Even people in supposedly happy long-term relationships can miss key signs that their partner is unhappy.
In fact, people in happy relationships can be particularly bad at spotting the fact a partner is bottling up negative emotions – or trying to see a ‘silver lining’.
The researchers from Washington University in St. Louis and Stanford University asked 120 straight couples at colleges in Northern California questions about their relationships.
‘Happier couples see their partners in a more positive light than do less happy couples,’ said Lameese Eldesouky, lead author of the study.
‘They tend to underestimate how often a partner is suppressing emotions and to overestimate a partner’s ability to see the bright side of an issue that might otherwise spark negative emotions.’
What the researchers found – and why we miss ‘warning signs’
The researchers focused on two coping mechanisms that can be difficult to spot: expressive suppression (stoically hiding one’s emotions behind a calm and quiet poker face) and cognitive reappraisal (changing one’s perspective to see the silver lining behind a bad situation).

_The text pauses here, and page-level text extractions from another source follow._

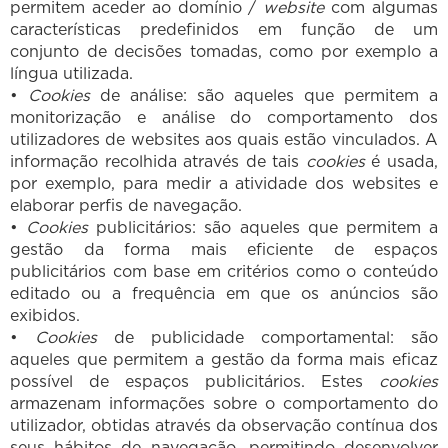
permitem aceder ao domínio /
website
com algumas
características predefinidos em função de um
conjunto de decisões tomadas, como por exemplo a
língua utilizada.
•
Cookies
de análise: são aqueles que permitem a
monitorização e análise do comportamento dos
utilizadores de websites aos quais estão vinculados. A
informação recolhida através de tais
cookies
é usada,
por exemplo, para medir a atividade dos websites e
elaborar perfis de navegação.
•
Cookies
publicitários: são aqueles que permitem a
gestão da forma mais eficiente de espaços
publicitários com base em critérios como o conteúdo
editado ou a frequência em que os anúncios são
exibidos.
•
Cookies
de publicidade comportamental: são
aqueles que permitem a gestão da forma mais eficaz
possível de espaços publicitários. Estes
cookies
armazenam informações sobre o comportamento do
utilizador, obtidas através da observação contínua dos
seus hábitos de navegação, permitindo desenvolver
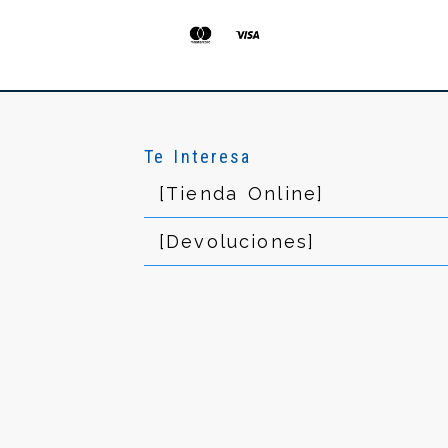
Te Interesa
[Tienda Online]
[Devoluciones]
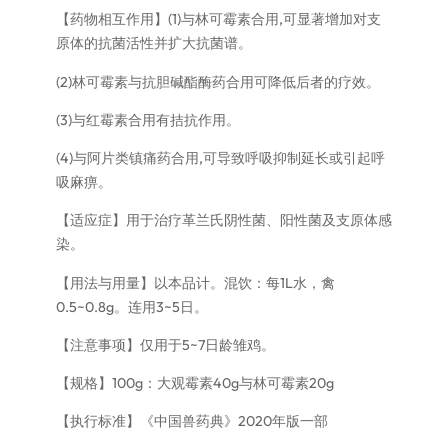
【药物相互作用】(1)与林可霉素合用,可显著增加对支
原体的抗菌活性并扩大抗菌谱。
(2)林可霉素与抗胆碱酯酶药合用可降低后者的疗效。
(3)与红霉素合用有拮抗作用。
(4)与阿片类镇痛药合用,可导致呼吸抑制延长或引起呼
吸麻痹。
【适应症】用于治疗革兰氏阴性菌、阳性菌及支原体感
染。
【用法与用量】以本品计。混饮：每1L水，禽
0.5~0.8g。连用3~5日。
【注意事项】仅用于5~7日龄雏鸡。
【规格】100g：大观霉素40g与林可霉素20g
【执行标准】《中国兽药典》2020年版一部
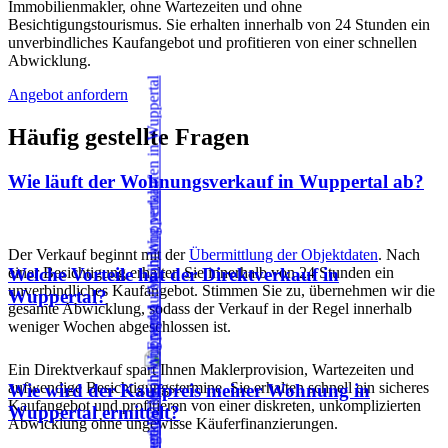
Immobilienmakler, ohne Wartezeiten und ohne
Besichtigungstourismus. Sie erhalten innerhalb von 24 Stunden ein
unverbindliches Kaufangebot und profitieren von einer schnellen
Abwicklung.
Angebot anfordern
Häufig gestellte Fragen
Wie läuft der Wohnungsverkauf in Wuppertal ab?
Der Verkauf beginnt mit der
Übermittlung der Objektdaten
. Nach
einer Besichtigung erhalten Sie innerhalb von 24 Stunden ein
Welche Vorteile hat der Direktverkauf in
unverbindliches Kaufangebot. Stimmen Sie zu, übernehmen wir die
Wuppertal?
gesamte Abwicklung, sodass der Verkauf in der Regel innerhalb
weniger Wochen abgeschlossen ist.
Ein Direktverkauf spart Ihnen Maklerprovision, Wartezeiten und
aufwendige Besichtigungstermine. Sie erhalten schnell ein sicheres
Wie wird der Kaufpreis meiner Wohnung in
Kaufangebot und profitieren von einer diskreten, unkomplizierten
Wuppertal ermittelt?
Abwicklung ohne ungewisse Käuferfinanzierungen.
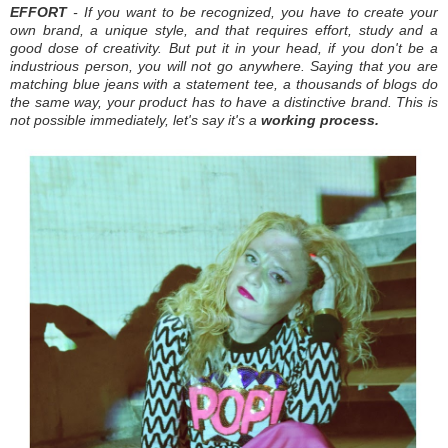
EFFORT
- If you want to be recognized, you have to create your
own brand, a unique style, and that requires effort, study and a
good dose of creativity. But put it in your head, if you don't be a
industrious
p
ers
on
, you will not go anywhere.
Saying that you are
matching blue jeans with a statement tee, a thousands of blogs do
the same way, your product has to have a distinctive brand.
This is
not possible immediately, let's say it's a
working process.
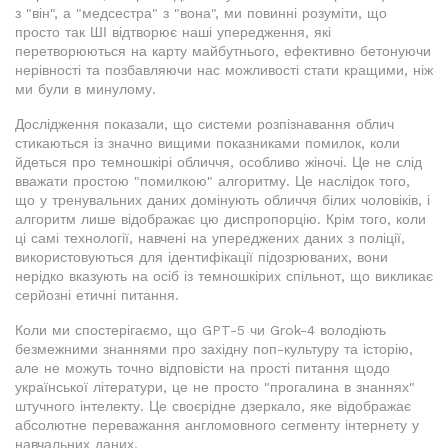
з "він", а "медсестра" з "вона", ми повинні розуміти, що
просто так ШІ відтворює наші упередження, які
перетворюються на карту майбутнього, ефективно бетонуючи
нерівності та позбавляючи нас можливості стати кращими, ніж
ми були в минулому.
Дослідження показали, що системи розпізнавання облич
стикаються із значно вищими показниками помилок, коли
йдеться про темношкірі обличчя, особливо жіночі. Це не слід
вважати простою "помилкою" алгоритму. Це наслідок того,
що у тренувальних даних домінують обличчя білих чоловіків, і
алгоритм лише відображає цю диспропорцію. Крім того, коли
ці самі технології, навчені на упереджених даних з поліції,
використовуються для ідентифікації підозрюваних, вони
нерідко вказують на осіб із темношкірих спільнот, що викликає
серйозні етичні питання.
Коли ми спостерігаємо, що GPT-5 чи Grok-4 володіють
безмежними знаннями про західну поп-культуру та історію,
але не можуть точно відповісти на прості питання щодо
української літератури, це не просто "прогалина в знаннях"
штучного інтелекту. Це своєрідне дзеркало, яке відображає
абсолютне переважання англомовного сегменту інтернету у
навчальних даних.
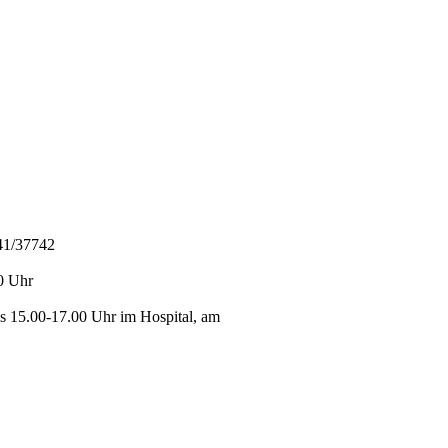
841/37742
0 Uhr
s 15.00-17.00 Uhr im Hospital, am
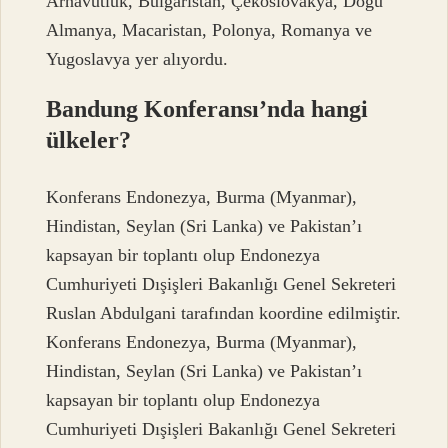
Arnavutluk, Bulgaristan, Çekoslovakya, Doğu
Almanya, Macaristan, Polonya, Romanya ve
Yugoslavya yer alıyordu.
Bandung Konferansı’nda hangi
ülkeler?
Konferans Endonezya, Burma (Myanmar),
Hindistan, Seylan (Sri Lanka) ve Pakistan’ı
kapsayan bir toplantı olup Endonezya
Cumhuriyeti Dışişleri Bakanlığı Genel Sekreteri
Ruslan Abdulgani tarafından koordine edilmiştir.
Konferans Endonezya, Burma (Myanmar),
Hindistan, Seylan (Sri Lanka) ve Pakistan’ı
kapsayan bir toplantı olup Endonezya
Cumhuriyeti Dışişleri Bakanlığı Genel Sekreteri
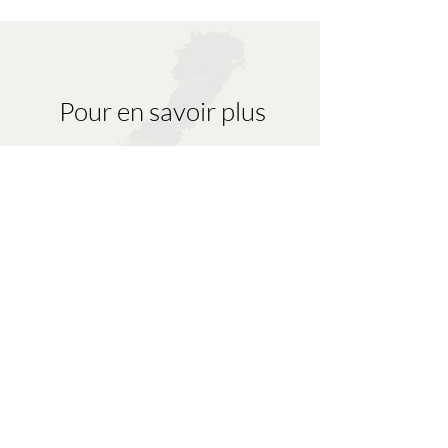
Pour en savoir plus
Балтийское море
Проблемы
места
Решения
Деятельность
Актеры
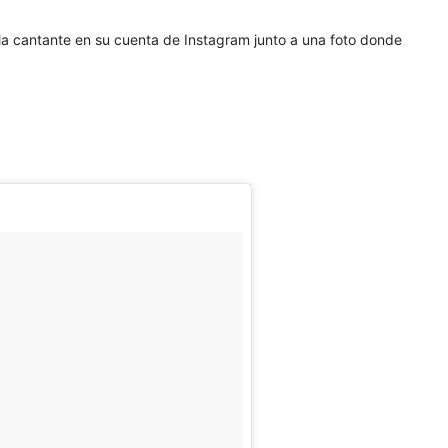
ó la cantante en su cuenta de Instagram junto a una foto donde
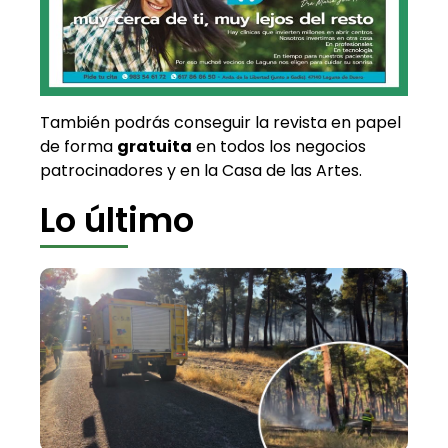
También podrás conseguir la revista en papel
de forma
gratuita
en todos los negocios
patrocinadores y en la Casa de las Artes.
Lo último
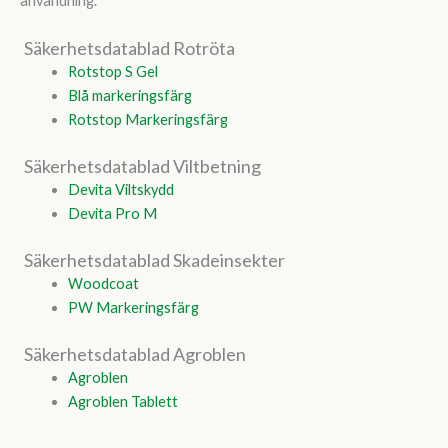
användning.
Säkerhetsdatablad Rotröta
Rotstop S Gel
Blå markeringsfärg
Rotstop Markeringsfärg
Säkerhetsdatablad Viltbetning
Devita Viltskydd
Devita Pro M
Säkerhetsdatablad Skadeinsekter
Woodcoat
PW Markeringsfärg
Säkerhetsdatablad Agroblen
Agroblen
Agroblen Tablett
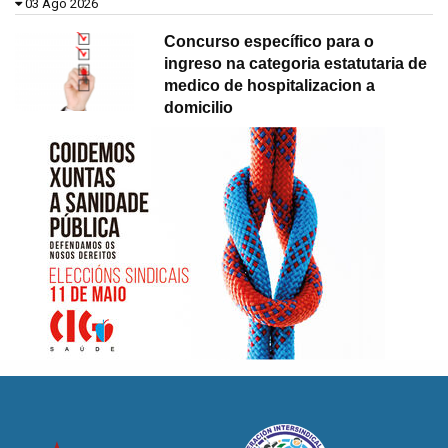
03 Ago 2026
Concurso específico para o
ingreso na categoria estatutaria de
medico de hospitalizacion a
domicilio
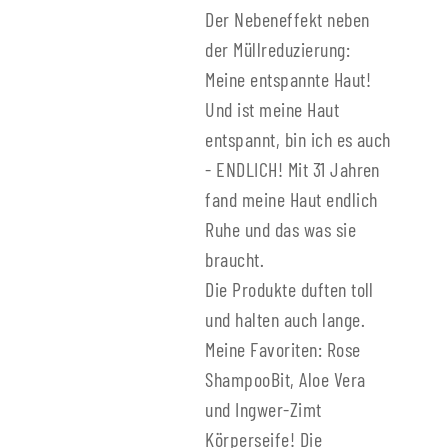
Der Nebeneffekt neben
der Müllreduzierung:
Meine entspannte Haut!
Und ist meine Haut
entspannt, bin ich es auch
- ENDLICH! Mit 31 Jahren
fand meine Haut endlich
Ruhe und das was sie
braucht.
Die Produkte duften toll
und halten auch lange.
Meine Favoriten: Rose
ShampooBit, Aloe Vera
und Ingwer-Zimt
Körperseife! Die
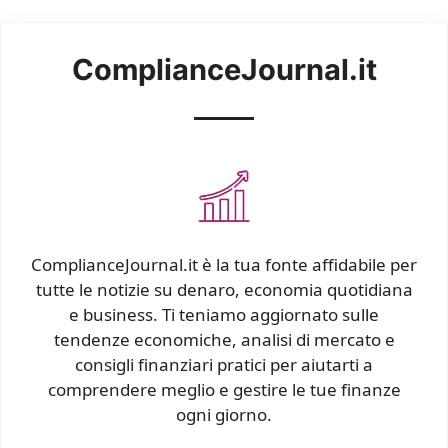
ComplianceJournal.it
ComplianceJournal.it è la tua fonte affidabile per
tutte le notizie su denaro, economia quotidiana
e business. Ti teniamo aggiornato sulle
tendenze economiche, analisi di mercato e
consigli finanziari pratici per aiutarti a
comprendere meglio e gestire le tue finanze
ogni giorno.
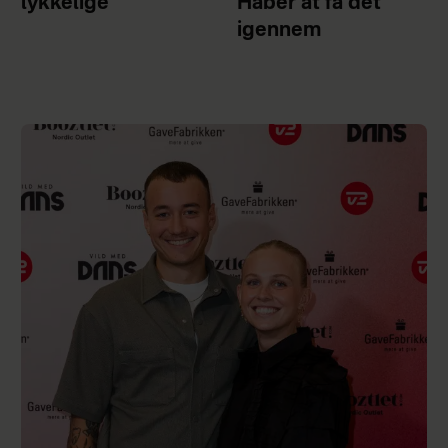
lykkelige
Håber at få det
igennem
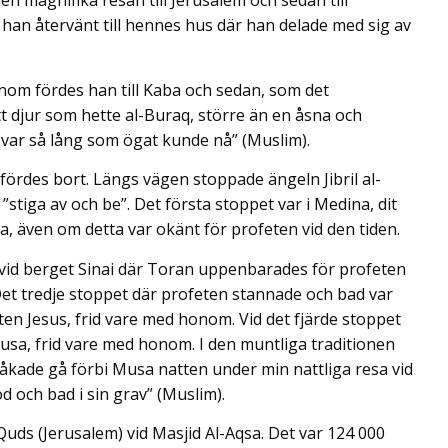
 magnifika resan till Jerusalem och sedan till
an återvänt till hennes hus där han delade med sig av
honom fördes han till Kaba och sedan, som det
vitt djur som hette al-Buraq, större än en åsna och
var så lång som ögat kunde nå” (Muslim).
fördes bort. Längs vägen stoppade ängeln Jibril al-
stiga av och be”. Det första stoppet var i Medina, dit
, även om detta var okänt för profeten vid den tiden.
vid berget Sinai där Toran uppenbarades för profeten
et tredje stoppet där profeten stannade och bad var
en Jesus, frid vare med honom. Vid det fjärde stoppet
usa, frid vare med honom. I den muntliga traditionen
råkade gå förbi Musa natten under min nattliga resa vid
 och bad i sin grav” (Muslim).
-Quds (Jerusalem) vid Masjid Al-Aqsa. Det var 124 000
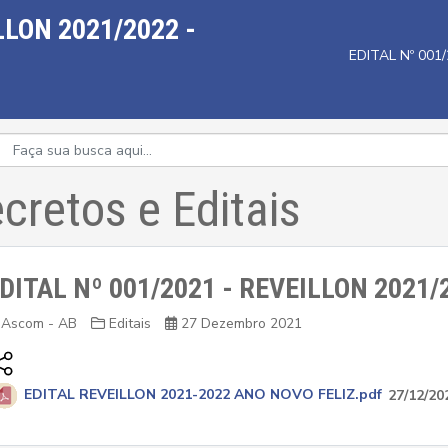
LLON 2021/2022 -
EDITAL Nº 001
cretos e Editais
DITAL Nº 001/2021 - REVEILLON 2021/
Ascom - AB
Editais
27 Dezembro 2021
EDITAL REVEILLON 2021-2022 ANO NOVO FELIZ.pdf
27/12/20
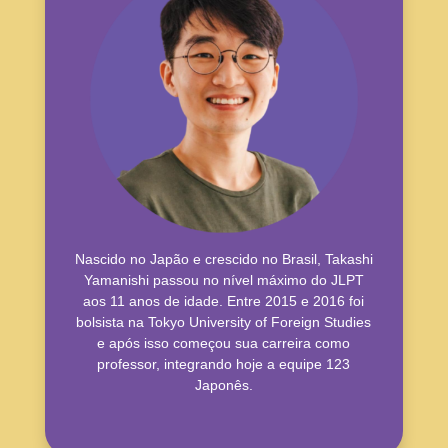
Nascido no Japão e crescido no Brasil, Takashi
Yamanishi passou no nível máximo do JLPT
aos 11 anos de idade. Entre 2015 e 2016 foi
bolsista na Tokyo University of Foreign Studies
e após isso começou sua carreira como
professor, integrando hoje a equipe 123
Japonês.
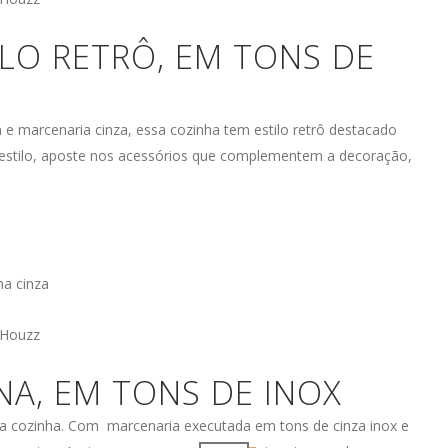
ILO RETRÔ, EM TONS DE
marcenaria cinza, essa cozinha tem estilo retrô destacado
 estilo, aposte nos acessórios que complementem a decoração,
 Houzz
NA, EM TONS DE INOX
sa cozinha. Com marcenaria executada em tons de cinza inox e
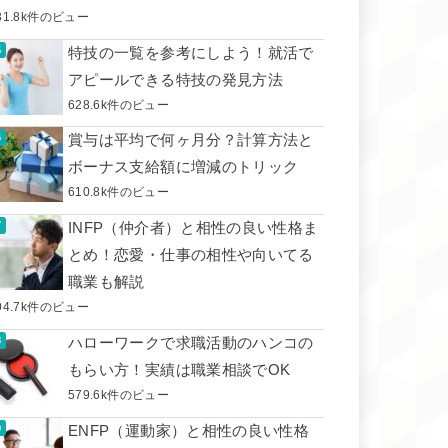
31.8k件のビュー
特技の一覧を参考にしよう！就活で
アピールできる特技の発見方法
628.6k件のビュー
賞与は平均で何ヶ月分？計算方法と
ボーナス支給額に増減のトリック
610.8k件のビュー
INFP（仲介者）と相性の良い性格ま
とめ！恋愛・仕事の相性や向いてる
職業も解説
04.7k件のビュー
ハローワークで求職活動のハンコの
もらい方！実績は職業相談でOK
579.6k件のビュー
ENFP（運動家）と相性の良い性格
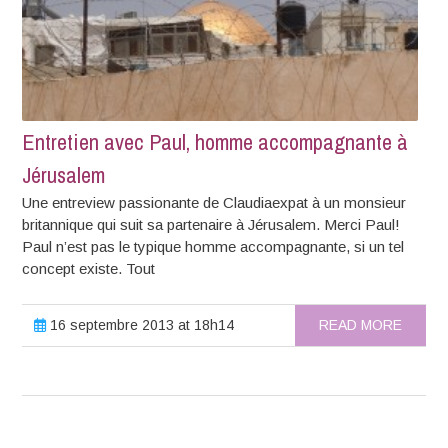
Entretien avec Paul, homme accompagnante à
Jérusalem
Une entreview passionante de Claudiaexpat à un monsieur
britannique qui suit sa partenaire à Jérusalem. Merci Paul!
Paul n’est pas le typique homme accompagnante, si un tel
concept existe. Tout
16 septembre 2013 at 18h14
READ MORE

Couples generally are able to judge their partners’ emotion regulation patterns with some degree of accuracy, but are somewhat less accurate in judging reappraisal than suppression.
Women see their partners in a more positive light than do men, overestimating their partners’ ability to look on the bright side.
If someone is generally more emotional, their romantic partner thinks they are less likely to hide emotions.
If someone frequently expresses positive emotions, such as happiness, their romantic partner thinks they use reappraisal more than they actually do.